Victoria was the only jurisdiction in which the variance in median wait times for Aboriginal people awaiting surgery compared to non-Aboriginal people was larger than in the ACT.
Coincidentally, there are remarkable parallels between the ACT and Victoria. Both have runaway debt and interest costs. Both have displayed an infatuation with white-elephant projects driven by vested interests, at the expense of social services, resulting in poor access for vulnerable people. Each claims to be the most progressive government in Australia.
As we recently noted, the ACT’s hospital system has been deprived of the necessary beds and staff (due to real cuts in capital and recurrent funding) over the past eight years. Scarcity of resources is adversely impacting every part of the system.
Waiting times in the emergency departments in the ACT have been the worst in the country for a number of years, and the deterioration is unarguably a result of the delay in the hospital redevelopment combined with a real cut in hospital funding.
According to the latest Productivity Commission report, the ACT continues to occupy the lowest position with just 47.9 per cent of patients meeting the “4-hour rule” (ie, length of stay being less than four hours) in 2022-23. The national average was 55.8 per cent. There was a deterioration of about 5 per cent for both the ACT and nationally. One “silver lining” in this measure is that the rates for Aboriginal and non-Aboriginal people are comparable.
A more detailed measure of emergency department performance is the proportion of patients seen on time overall and in each category.
Notably, the ACT’s performance had deteriorated to just 46 per cent of patients being seen on time in 2018-19. That was the lowest of all states and territories and, relevantly, recorded before the pandemic. It stayed at 48 per cent (again, the lowest) for the following three years to 2001-22. In 2022-23, 51 per cent of patients were seen on time in the emergency departments, and the ACT’s ranking improved from the lowest to third lowest, behind WA and SA.
The improvement would have been commendable but for the signs that the improvements in the urgency Categories 3-5 coincides with a deterioration in the more urgent Categories 1 and 2. Table 1 provides the proportion of patients treated within clinically recommended times for each of the categories from 2016-17 to 2022-23.
The timely treatment of Category 3 (Urgent) patients has been a consistent problem with only around one third of patients seen on time. That rate improved to 41 per cent, however the proportion of Category 2 patients (Emergency) decreased from 73 per cent to 66 per cent. The drop is significant with around 1400 more people, triaged as Emergency patients, not being treated within the recommended time.

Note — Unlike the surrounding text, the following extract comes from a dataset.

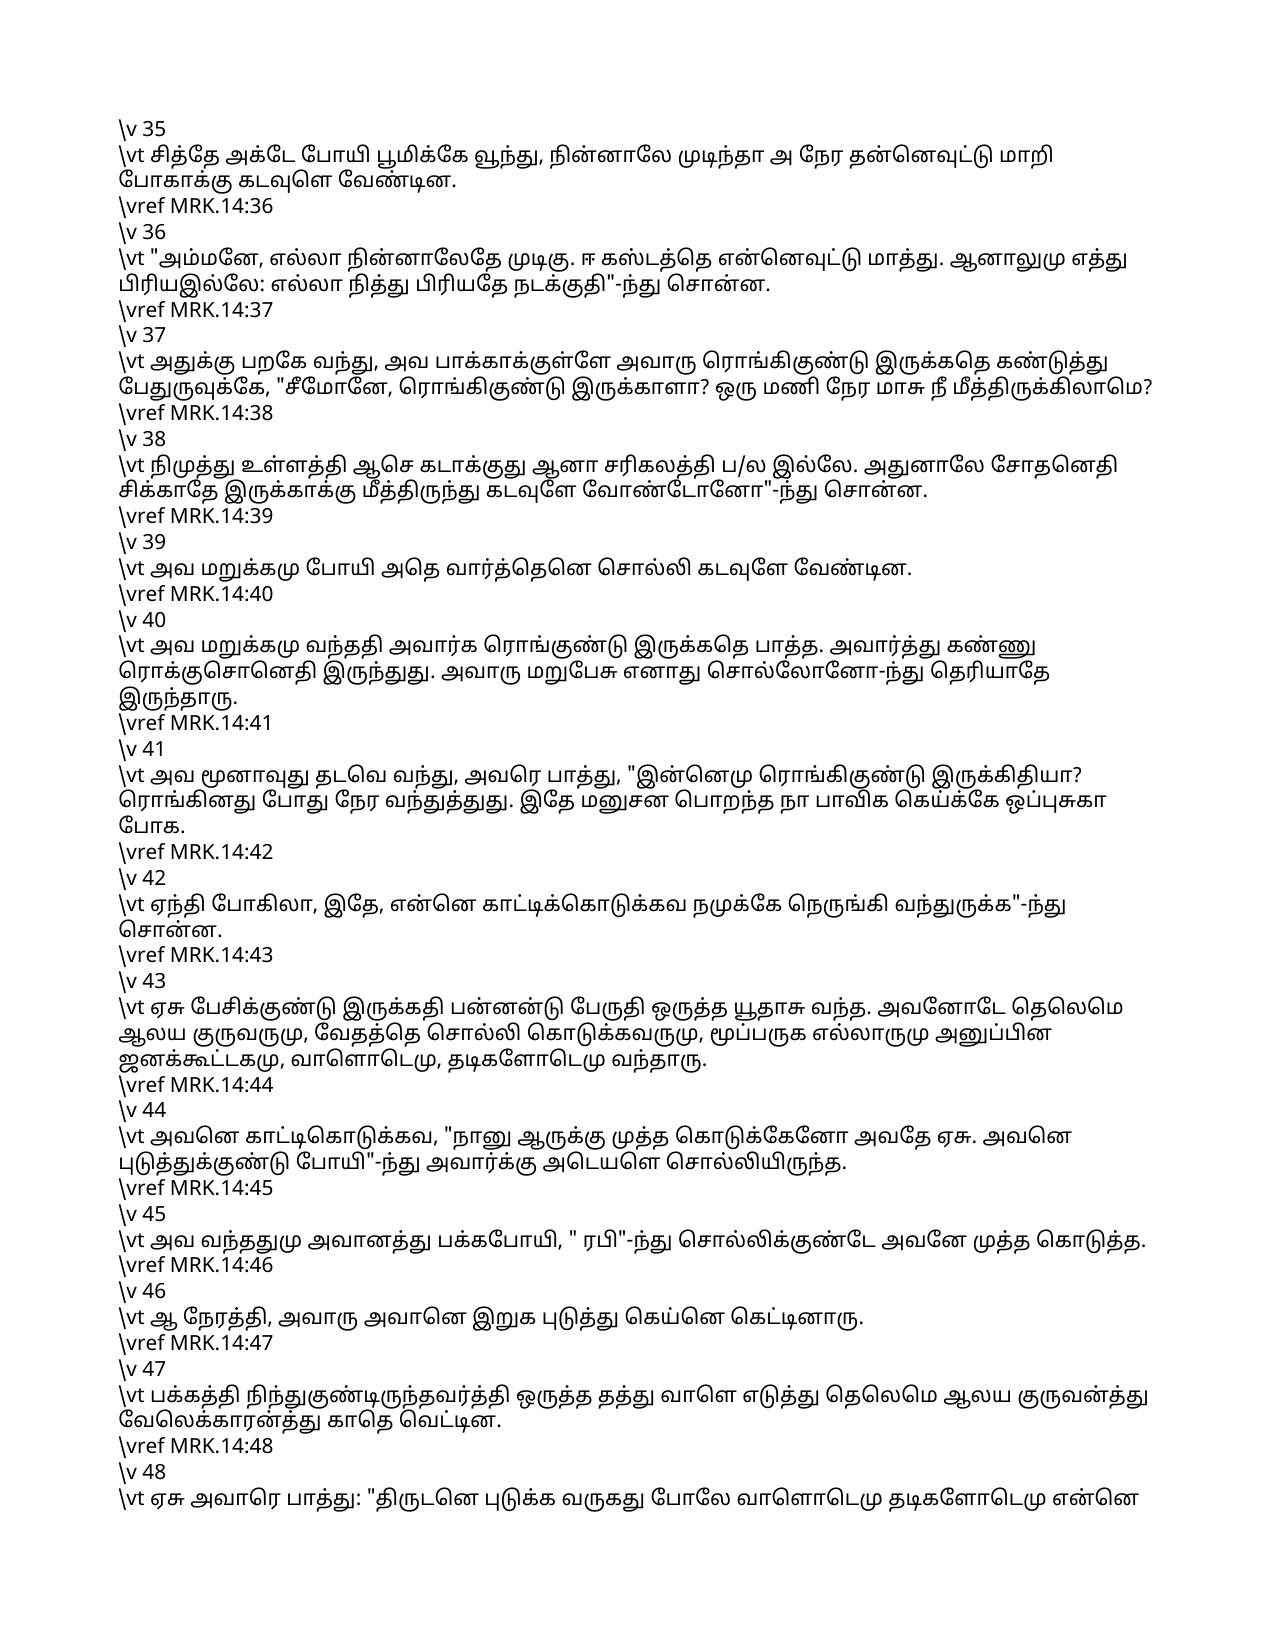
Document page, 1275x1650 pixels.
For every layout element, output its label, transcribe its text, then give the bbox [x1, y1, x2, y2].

This data highlights the fact that unless the system’s overall capacity is improved, seeking to improve on one measure will show up elsewhere – in this case, with sicker patients not treated on time.
The overall rate for Aboriginal patients who were seen on time is also 51 per cent, on par with non-Aboriginal people, and seemingly, another silver lining.
However, the Productivity Commission report also shows that compared to non-Aboriginal people, Aboriginal Canberrans are 1.6 times more likely not to wait, 2.2 times more likely to leave at their own risk, and 2.8 times more likely to discharge themselves against medical advice.
In other words, Aboriginal people do not wait around to be counted or have the treatment completed. This is not only certain to skew access statistics, but at face value also a damning lack of trust in the system.
The question for Health Minister Stephen-Smith and her progressive colleagues is: if they honestly believe that Aboriginal people should wait no longer than other Canberrans for planned surgery, or in the emergency departments, what have they done about it? And, no, we are not in the same boat as other Australian jurisdictions.
Jon Stanhope is a former chief minister of the ACT and Dr Khalid Ahmed a former senior ACT Treasury official.